Many interested in DSM-V will note that Asperger syndrome has been moved from its own separate category to a larger umbrella category for autism spectrum disorder. Autism spectrum disorder was not previously in the manual, but has been added and incorporates both the more severe forms of the condition as well as the milder ones. The change has been hotly debated. Lori Sherry, the president of Asperger Syndome Education Network, said to the New York Times, "Our fear is that we are going to take a big step backward. If clinicians say, 'These kids don't fit the criteria for an autism spectrum diagnosis,' they are not going to get the supports and services they need, and they're going to experience failure."
Experts say that will not be the case and that educational opportunities will remain the same. The move is also welcomed by some. Kelli Gibson, who has four sons with various forms of autism, including a 14-year-old with Asperger syndrome, said to CBS, "To give it separate names never made sense to me. To me, my children all had autism."
In addition to the debate over Asperger syndrome, other changes have been made to the manual more quietly - and some may have far-reaching cultural consequences. The American Psychiatric Association quietly dropped "gender identity disorder", the psychiatric term for transgender individuals, opting for the lighter and more temporary "gender identity dysphoria". The term had been in DSM since its third iteration in the 1980s.

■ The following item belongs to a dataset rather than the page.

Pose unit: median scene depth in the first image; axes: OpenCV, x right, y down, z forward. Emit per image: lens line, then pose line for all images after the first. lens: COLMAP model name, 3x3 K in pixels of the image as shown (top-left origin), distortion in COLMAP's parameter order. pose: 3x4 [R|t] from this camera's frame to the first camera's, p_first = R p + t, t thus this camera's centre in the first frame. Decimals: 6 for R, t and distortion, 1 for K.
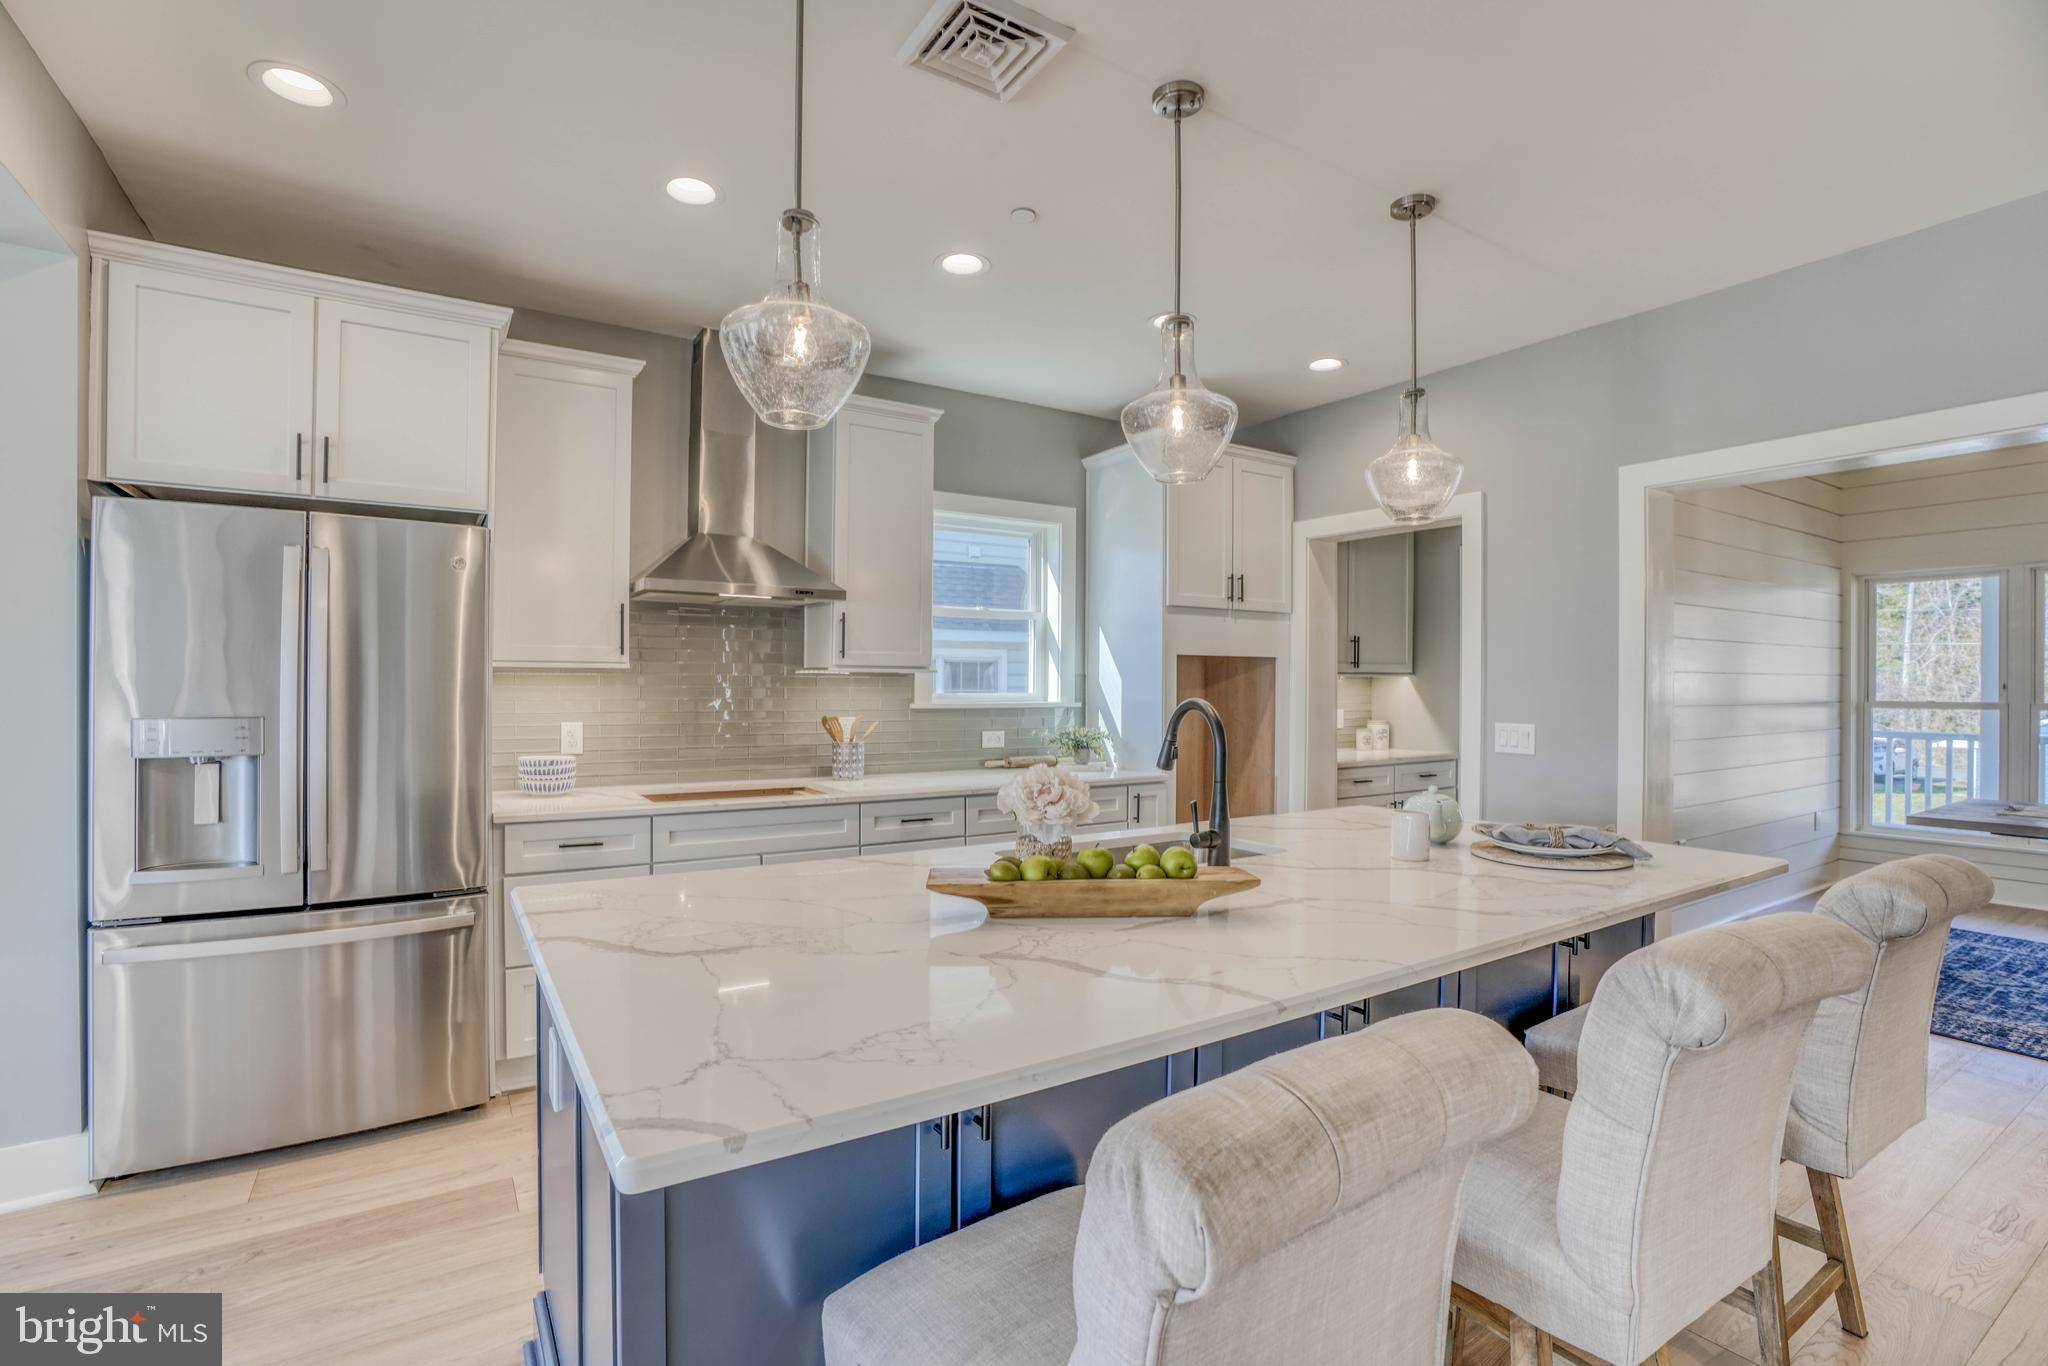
lens RADIAL K [[941.0, 0, 1022.8], [0, 941.0, 686.9], [0, 0, 1]] dist [-0.032608, -0.000213]
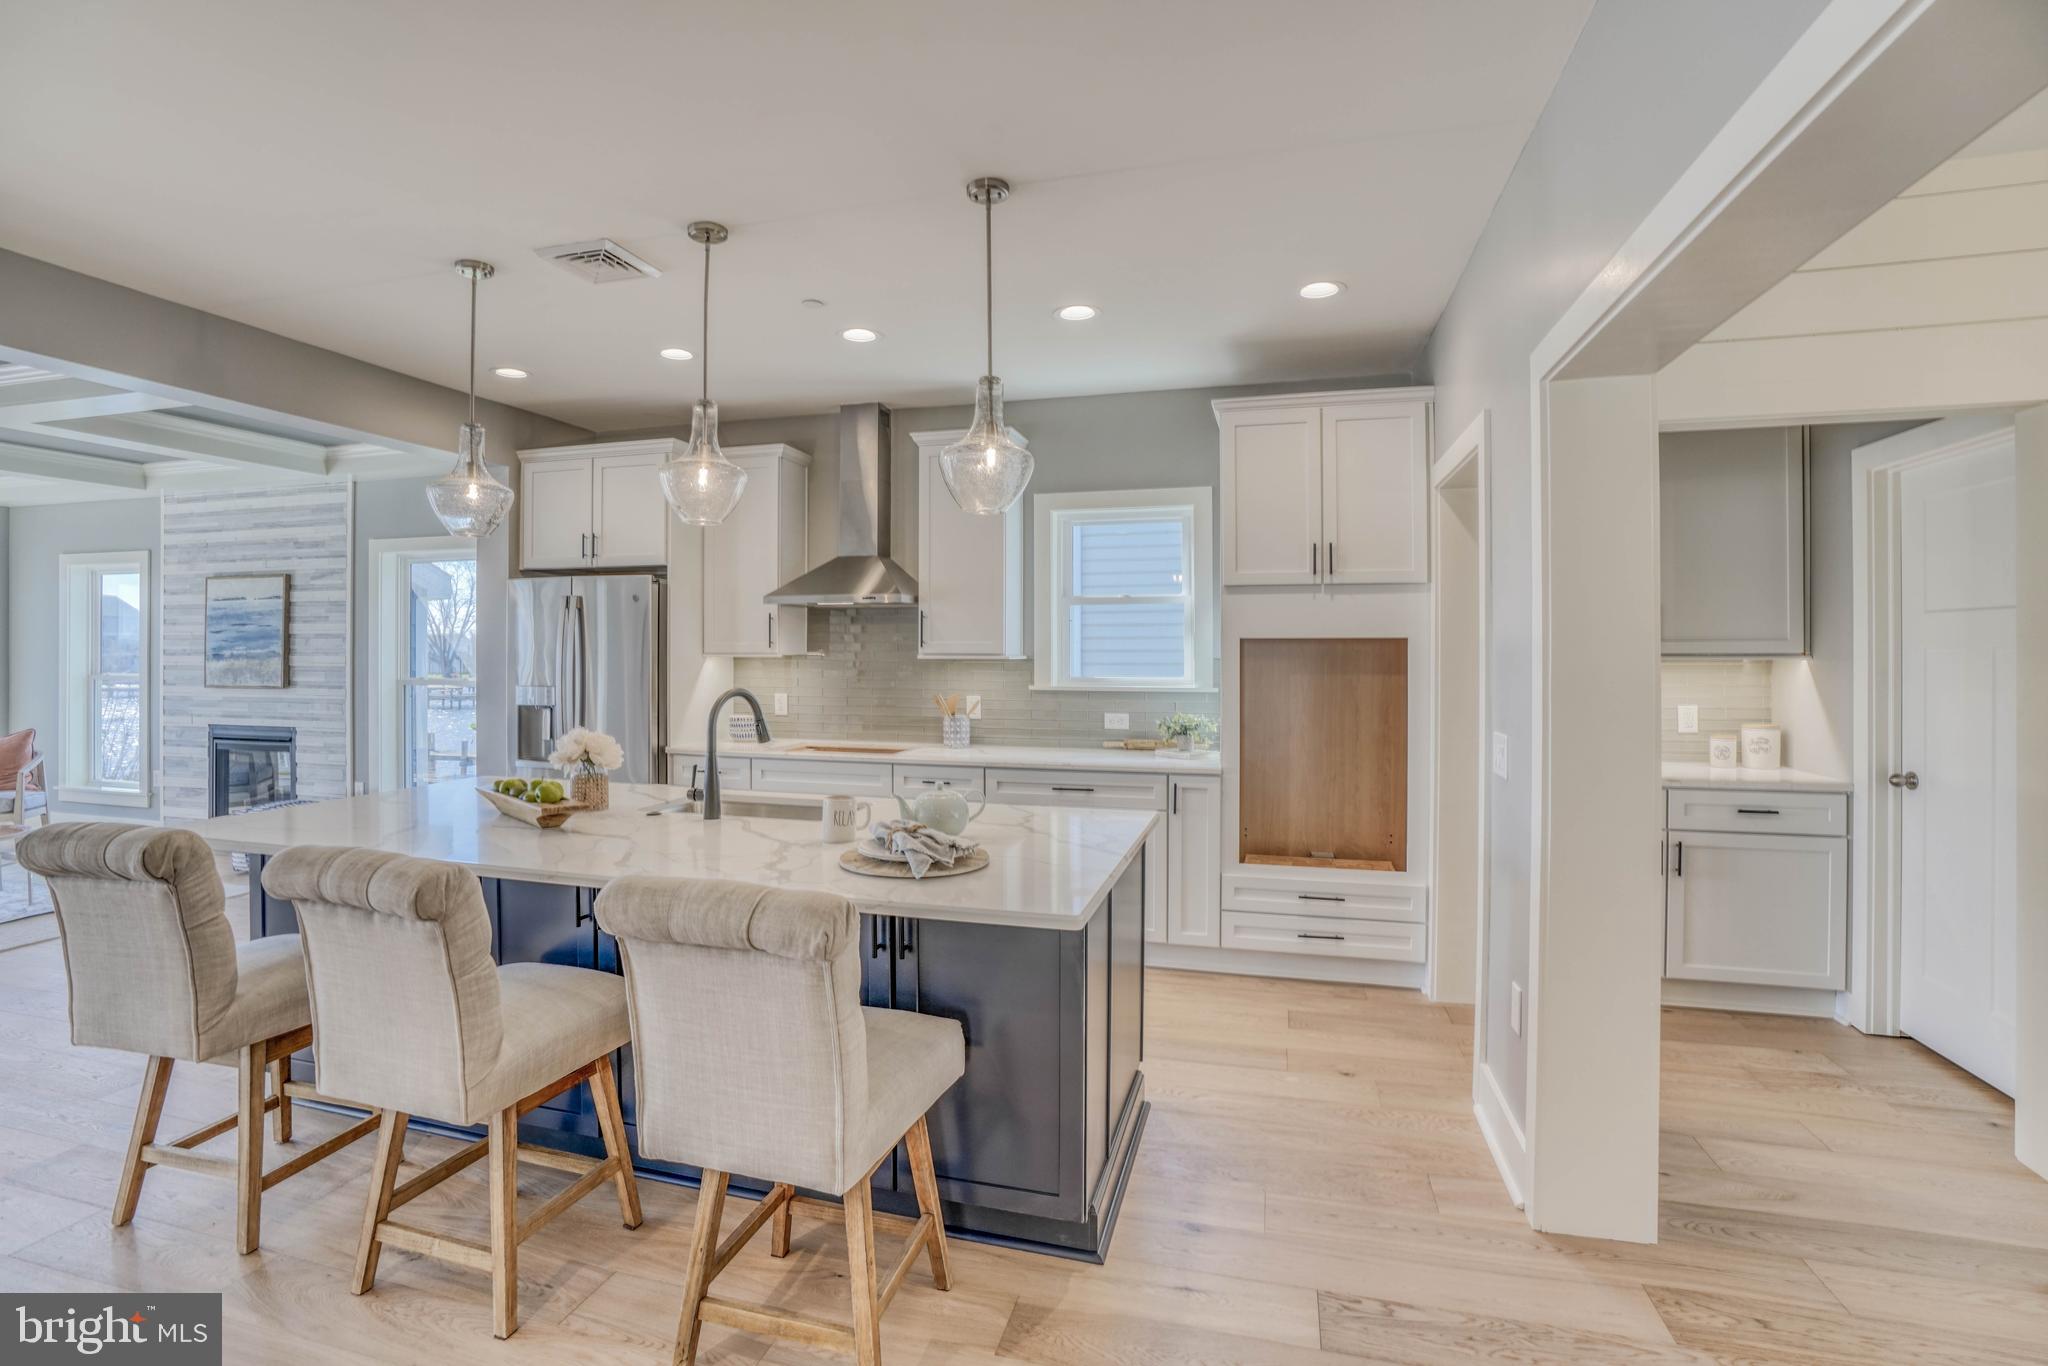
lens RADIAL K [[941.0, 0, 1020.2], [0, 941.0, 662.8], [0, 0, 1]] dist [-0.032608, -0.000213]
pose [[0.671074, 0.004216, -0.741378, 0.698625], [-0.001070, 0.999988, 0.004718, -0.014552], [0.741389, -0.002372, 0.671071, 0.226324]]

Medical Daily had previously reported on the fight to remove gender identity disorder from the manual, in an effort to follow in the footsteps of homosexuality's dismissal from the book's pages, and it seems that some advocates have won. Those behind the stage note that the move is a step toward treating people who actually have psychological problems as a result of the mismatch between their subjected gender and their biological one.

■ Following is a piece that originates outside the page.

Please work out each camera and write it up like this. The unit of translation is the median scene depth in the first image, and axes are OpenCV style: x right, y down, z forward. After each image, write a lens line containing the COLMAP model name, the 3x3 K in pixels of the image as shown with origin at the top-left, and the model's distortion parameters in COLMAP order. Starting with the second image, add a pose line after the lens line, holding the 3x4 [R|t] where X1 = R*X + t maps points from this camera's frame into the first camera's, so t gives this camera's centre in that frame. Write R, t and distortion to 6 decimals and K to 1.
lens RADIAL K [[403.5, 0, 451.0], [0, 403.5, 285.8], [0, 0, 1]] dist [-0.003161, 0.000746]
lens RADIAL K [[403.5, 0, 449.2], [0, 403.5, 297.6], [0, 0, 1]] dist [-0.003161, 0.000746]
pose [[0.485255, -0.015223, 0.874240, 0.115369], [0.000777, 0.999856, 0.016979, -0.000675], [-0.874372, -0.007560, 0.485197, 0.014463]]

However, while the move is seen as a win by some, others worry about what it could mean. Currently, insurance carriers may pay for sexual reassignment surgery because the procedure is for a medical problem, not for plastic surgery. Having the condition reclassified may cause problems with surgery for an already marginalized group.
DSM-V has also made a number of other changes, including the addition of hoarding disorder; excoriation, an obsessive compulsive-related disorder that involves the removal of skin; and the removal of a bereavement period in order to diagnose depression.